# Best Place to buy Cool Fenders?



## harryhood (Mar 14, 2010)

I need some nice/cool fenders for my cross/commuter bike for winter. 

Any recommendations for some awesome ones?

Thanks!


----------



## dualpivot (Oct 25, 2009)

harryhood said:


> I need some nice/cool fenders for my cross/commuter bike for winter.
> 
> Any recommendations for some awesome ones?
> 
> Thanks!


Velo Orange. Link to their fender page.


----------



## acckids (Jan 2, 2003)

I'm not sure how cool they are but SKS fenders have easy setup and do the job.


----------



## buck-50 (Sep 20, 2005)

+ a kajillion on VO fenders- cost the same as plastic and really easy to install. Also very light. 

Honjo fenders, -which VO fenders copy- are also very nice.

Easier than plastic fenders for installation, at least that's my experience.


----------



## old_fuji (Mar 16, 2009)

Look up Jeff's Wooden Fenders.

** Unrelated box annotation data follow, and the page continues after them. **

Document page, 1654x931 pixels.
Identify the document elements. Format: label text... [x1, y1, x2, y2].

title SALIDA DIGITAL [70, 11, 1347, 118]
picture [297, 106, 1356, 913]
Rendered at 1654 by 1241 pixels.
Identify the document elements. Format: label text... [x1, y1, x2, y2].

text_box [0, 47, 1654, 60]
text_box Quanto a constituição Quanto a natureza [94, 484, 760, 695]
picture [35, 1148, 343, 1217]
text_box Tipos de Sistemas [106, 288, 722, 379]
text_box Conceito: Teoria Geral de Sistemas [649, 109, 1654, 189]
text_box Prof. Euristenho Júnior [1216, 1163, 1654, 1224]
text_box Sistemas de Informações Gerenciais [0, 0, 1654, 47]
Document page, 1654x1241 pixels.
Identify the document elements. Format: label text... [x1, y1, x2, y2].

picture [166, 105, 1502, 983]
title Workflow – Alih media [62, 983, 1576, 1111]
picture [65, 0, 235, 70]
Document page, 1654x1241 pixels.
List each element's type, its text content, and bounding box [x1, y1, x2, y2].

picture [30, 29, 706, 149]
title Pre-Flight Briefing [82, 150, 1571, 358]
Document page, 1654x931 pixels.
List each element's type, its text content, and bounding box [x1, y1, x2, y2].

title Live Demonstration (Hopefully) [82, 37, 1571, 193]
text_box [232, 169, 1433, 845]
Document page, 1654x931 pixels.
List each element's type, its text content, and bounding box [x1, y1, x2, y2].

The guy's a poster over at MTBR, trekjeff or something like that. He finds old wooden pallets and repurposes them as bike fenders.


----------



## m_s (Nov 20, 2007)

I have Soma Eurotrips on my commuter bike and my girlfriend's bike. They are cool in that they come in many different colors, which I'm ashamed to say is why we got them. Thee mounting system is a kind of a pain though. To get them to fit well you have to bend the struts, which looks cool but is a pain in the butt compared to the SKS system.

Civia also has cool metal fenders in a couple of colors, available through QBP, but they are pricey.


----------



## dankilling (Aug 27, 2002)

I have a set of Planet Bike Cascadia fenders that have nice mudflaps.


----------